---------- Data ----------

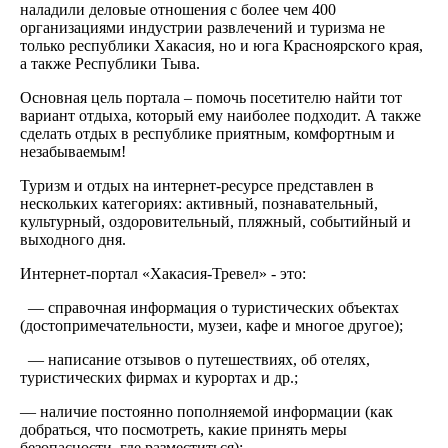
наладили деловые отношения с более чем 400
организациями индустрии развлечений и туризма не
только республики Хакасия, но и юга Красноярского края,
а также Республики Тыва.
Основная цель портала – помочь посетителю найти тот
вариант отдыха, который ему наиболее подходит. А также
сделать отдых в республике приятным, комфортным и
незабываемым!
Туризм и отдых на интернет-ресурсе представлен в
нескольких категориях: активный, познавательный,
культурный, оздоровительный, пляжный, событийный и
выходного дня.
Интернет-портал «Хакасия-Тревел» - это:
— справочная информация о туристических объектах
(достопримечательности, музеи, кафе и многое другое);
— написание отзывов о путешествиях, об отелях,
туристических фирмах и курортах и др.;
— наличие постоянно пополняемой информации (как
добраться, что посмотреть, какие принять меры
безопасности, где разместиться);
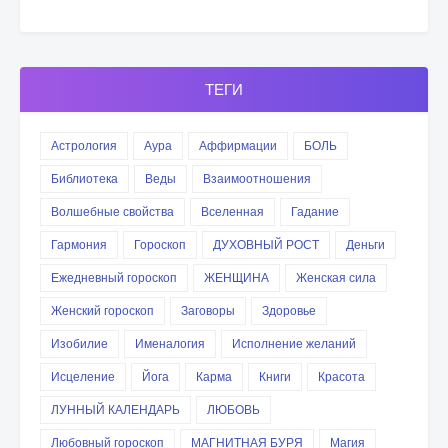
ТЕГИ
Астрология
Аура
Аффирмации
БОЛЬ
Библиотека
Веды
Взаимоотношения
Волшебные свойства
Вселенная
Гадание
Гармония
Гороскоп
ДУХОВНЫЙ РОСТ
Деньги
Ежедневный гороскоп
ЖЕНЩИНА
Женская сила
Женский гороскоп
Заговоры
Здоровье
Изобилие
Именалогия
Исполнение желаний
Исцеление
Йога
Карма
Книги
Красота
ЛУННЫЙ КАЛЕНДАРЬ
ЛЮБОВЬ
Любовный гороскоп
МАГНИТНАЯ БУРЯ
Магия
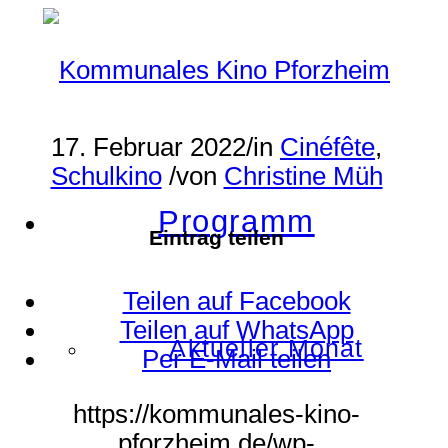
17. Februar 2022
/
in
Cinéfête
,
Schulkino
/
von
Christine Müh
Programm
Eintrag teilen
Teilen auf Facebook
Teilen auf WhatsApp
Aktueller Monat
Per E-Mail teilen
https://kommunales-kino-
pforzheim.de/wp-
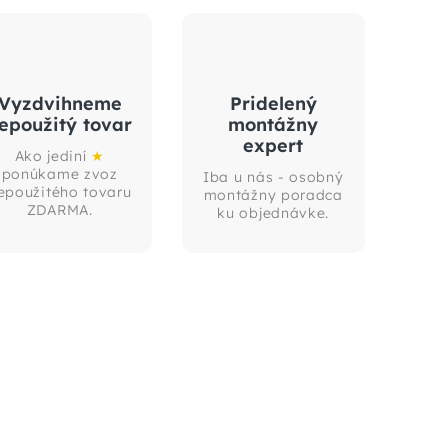
Vyzdvihneme
Pridelený
epoužitý tovar
montážny
expert
Ako jediní
★
ponúkame zvoz
Iba u nás - osobný
epoužitého tovaru
montážny poradca
ZDARMA.
ku objednávke.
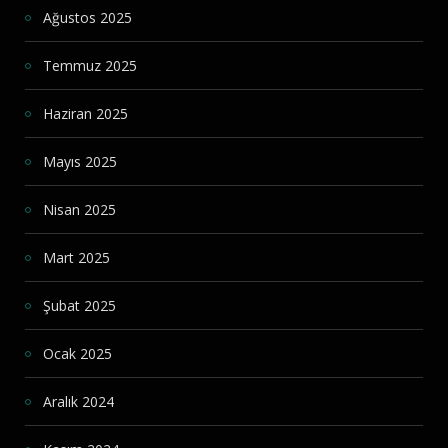
Ağustos 2025
Temmuz 2025
Haziran 2025
Mayıs 2025
Nisan 2025
Mart 2025
Şubat 2025
Ocak 2025
Aralık 2024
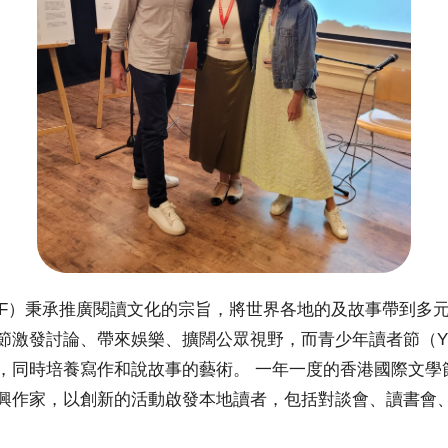
ILF）秉承推廣閱讀文化的宗旨，將世界各地的及故事帶到多
節激發討論、帶來娛樂、擴闊公眾視野，而青少年讀者節（Y
，同時培養寫作和說故事的藝術。 一年一度的香港國際文學
興作家，以創新的活動啟發本地讀者，包括對談會、讀書會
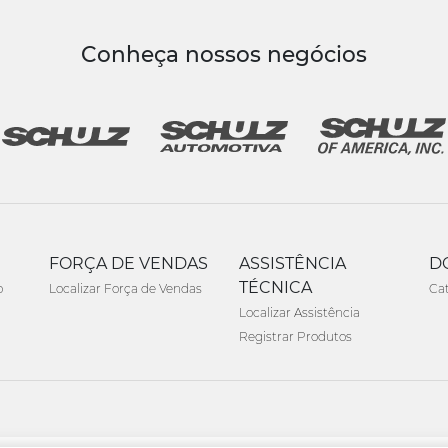
Conheça nossos negócios
FORÇA DE VENDAS
ASSISTÊNCIA
D
TÉCNICA
o
Localizar Força de Vendas
Ca
Localizar Assistência
Registrar Produtos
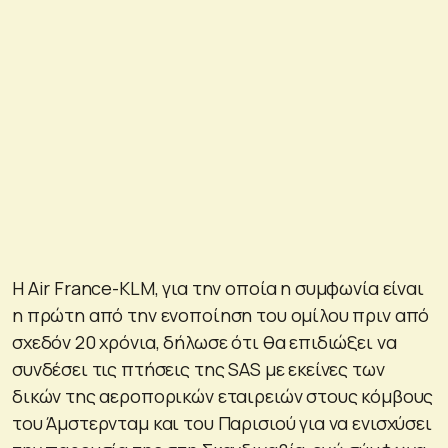
Η Air France-KLM, για την οποία η συμφωνία είναι
η πρώτη από την ενοποίηση του ομίλου πριν από
σχεδόν 20 χρόνια, δήλωσε ότι θα επιδιώξει να
συνδέσει τις πτήσεις της SAS με εκείνες των
δικών της αεροπορικών εταιρειών στους κόμβους
του Άμστερνταμ και του Παρισιού για να ενισχύσει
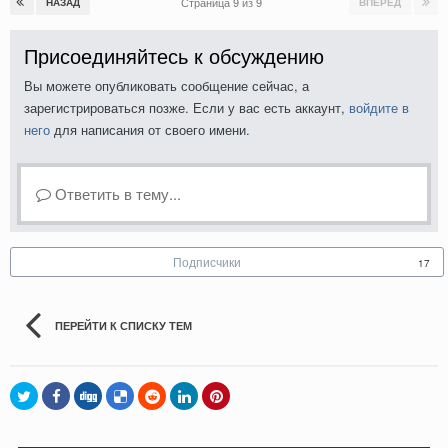
Страница 9 из 9
НАЗАД
ВПЕРЁД
Присоединяйтесь к обсуждению
Вы можете опубликовать сообщение сейчас, а
зарегистрироваться позже. Если у вас есть аккаунт,
войдите в
него
для написания от своего имени.
Ответить в тему...
Подписчики
17
ПЕРЕЙТИ К СПИСКУ ТЕМ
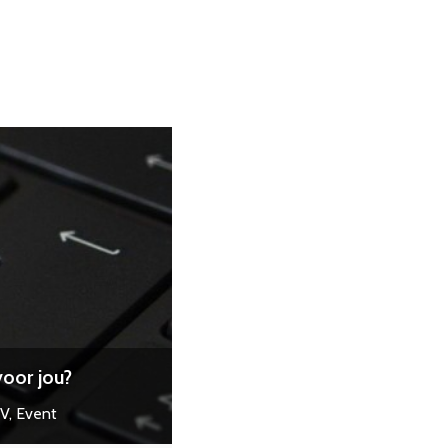
voor jou?
V, Event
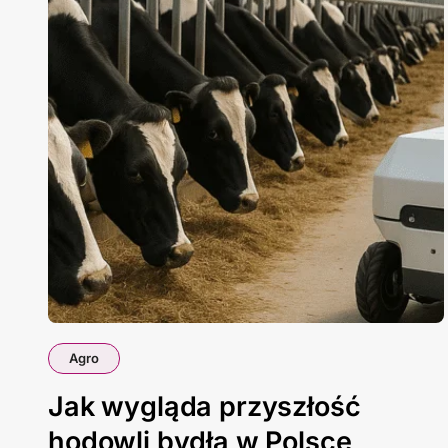
Agro
Jak wygląda przyszłość
hodowli bydła w Polsce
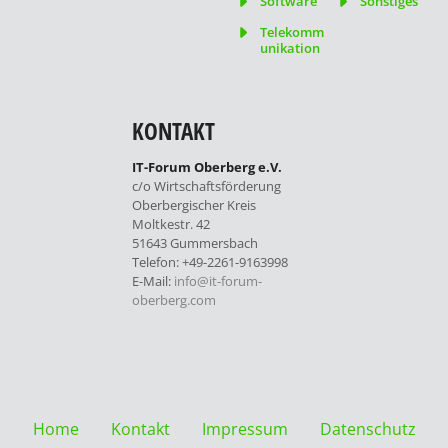
Software
Sonstiges
Telekomm
unikation
KONTAKT
IT-Forum Oberberg e.V.
c/o Wirtschaftsförderung
Oberbergischer Kreis
Moltkestr. 42
51643 Gummersbach
Telefon: +49-2261-9163998
E-Mail:
info@it-forum-
oberberg.com
Home
Kontakt
Impressum
Datenschutz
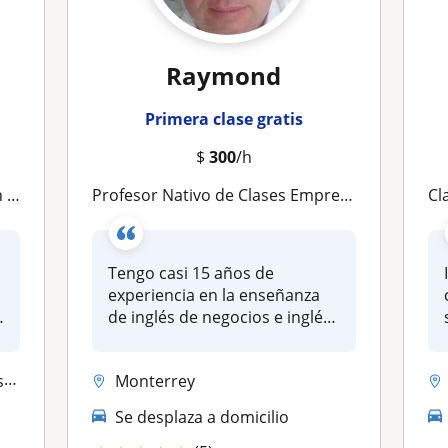
Raymond
Primera clase gratis
$
300
/h
no
Profesor Nativo de Clases Empresariales de Inglés de Negocios en la ZM de Monterrey
Cla
Tengo casi 15 años de
experiencia en la enseñanza
de inglés de negocios e inglés
gen...
..
Monterrey
Se desplaza a domicilio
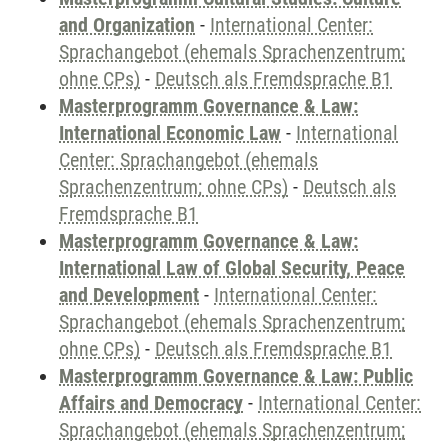
and Organization
-
International Center:
Sprachangebot (ehemals Sprachenzentrum;
ohne CPs)
-
Deutsch als Fremdsprache B1
Masterprogramm Governance & Law:
International Economic Law
-
International
Center: Sprachangebot (ehemals
Sprachenzentrum; ohne CPs)
-
Deutsch als
Fremdsprache B1
Masterprogramm Governance & Law:
International Law of Global Security, Peace
and Development
-
International Center:
Sprachangebot (ehemals Sprachenzentrum;
ohne CPs)
-
Deutsch als Fremdsprache B1
Masterprogramm Governance & Law: Public
Affairs and Democracy
-
International Center:
Sprachangebot (ehemals Sprachenzentrum;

----------

■ Exercise directions ■
Set down the entries exactly as they appear, with every picture left out.

■ Result ■
наладили деловые отношения с более чем 400
организациями индустрии развлечений и туризма не
только республики Хакасия, но и юга Красноярского края,
а также Республики Тыва.
Основная цель портала – помочь посетителю найти тот
вариант отдыха, который ему наиболее подходит. А также
сделать отдых в республике приятным, комфортным и
незабываемым!
Туризм и отдых на интернет-ресурсе представлен в
нескольких категориях: активный, познавательный,
культурный, оздоровительный, пляжный, событийный и
выходного дня.
Интернет-портал «Хакасия-Тревел» - это:
— справочная информация о туристических объектах
(достопримечательности, музеи, кафе и многое другое);
— написание отзывов о путешествиях, об отелях,
туристических фирмах и курортах и др.;
— наличие постоянно пополняемой информации (как
добраться, что посмотреть, какие принять меры
безопасности, где разместиться);
ТЕГИ
Астрология
Аура
Аффирмации
БОЛЬ
Библиотека
Веды
Взаимоотношения
Волшебные свойства
Вселенная
Гадание
Гармония
Гороскоп
ДУХОВНЫЙ РОСТ
Деньги
Ежедневный гороскоп
ЖЕНЩИНА
Женская сила
Женский гороскоп
Заговоры
Здоровье
Изобилие
Именалогия
Исполнение желаний
Исцеление
Йога
Карма
Книги
Красота
ЛУННЫЙ КАЛЕНДАРЬ
ЛЮБОВЬ
Любовный гороскоп
МАГНИТНАЯ БУРЯ
Магия
17. Februar 2022
/
in
Cinéfête
,
Schulkino
/
von
Christine Müh
Programm
Eintrag teilen
Teilen auf Facebook
Teilen auf WhatsApp
Aktueller Monat
Per E-Mail teilen
https://kommunales-kino-
pforzheim.de/wp-
Vyzdvihneme
Pridelený
epoužitý tovar
montážny
expert
Ako jediní
★
ponúkame zvoz
Iba u nás - osobný
epoužitého tovaru
montážny poradca
ZDARMA.
ku objednávke.
Ağustos 2025
Temmuz 2025
Haziran 2025
Mayıs 2025
Nisan 2025
Mart 2025
Şubat 2025
Ocak 2025
Aralık 2024
ILF）秉承推廣閱讀文化的宗旨，將世界各地的及故事帶到多
節激發討論、帶來娛樂、擴闊公眾視野，而青少年讀者節（Y
，同時培養寫作和說故事的藝術。 一年一度的香港國際文學
興作家，以創新的活動啟發本地讀者，包括對談會、讀書會
Conheça nossos negócios
FORÇA DE VENDAS
ASSISTÊNCIA
D
TÉCNICA
o
Localizar Força de Vendas
Ca
Localizar Assistência
Registrar Produtos
Η Air France-KLM, για την οποία η συμφωνία είναι
η πρώτη από την ενοποίηση του ομίλου πριν από
σχεδόν 20 χρόνια, δήλωσε ότι θα επιδιώξει να
συνδέσει τις πτήσεις της SAS με εκείνες των
δικών της αεροπορικών εταιρειών στους κόμβους
του Άμστερνταμ και του Παρισιού για να ενισχύσει
Страница 9 из 9
НАЗАД
ВПЕРЁД
Присоединяйтесь к обсуждению
Вы можете опубликовать сообщение сейчас, а
зарегистрироваться позже. Если у вас есть аккаунт,
войдите в
него
для написания от своего имени.
Ответить в тему...
Подписчики
17
ПЕРЕЙТИ К СПИСКУ ТЕМ
voor jou?
V, Event
Agro
Jak wygląda przyszłość
hodowli bydła w Polsce
Software
Sonstiges
Telekomm
unikation
KONTAKT
IT-Forum Oberberg e.V.
c/o Wirtschaftsförderung
Oberbergischer Kreis
Moltkestr. 42
51643 Gummersbach
Telefon: +49-2261-9163998
E-Mail:
info@it-forum-
oberberg.com
Home
Kontakt
Impressum
Datenschutz
Raymond
Primera clase gratis
$
300
/h
no
Profesor Nativo de Clases Empresariales de Inglés de Negocios en la ZM de Monterrey
Cla
Tengo casi 15 años de
experiencia en la enseñanza
de inglés de negocios e inglés
gen...
..
Monterrey
Se desplaza a domicilio
and Organization
-
International Center:
Sprachangebot (ehemals Sprachenzentrum;
ohne CPs)
-
Deutsch als Fremdsprache B1
Masterprogramm Governance & Law:
International Economic Law
-
International
Center: Sprachangebot (ehemals
Sprachenzentrum; ohne CPs)
-
Deutsch als
Fremdsprache B1
Masterprogramm Governance & Law:
International Law of Global Security, Peace
and Development
-
International Center:
Sprachangebot (ehemals Sprachenzentrum;
ohne CPs)
-
Deutsch als Fremdsprache B1
Masterprogramm Governance & Law: Public
Affairs and Democracy
-
International Center:
Sprachangebot (ehemals Sprachenzentrum;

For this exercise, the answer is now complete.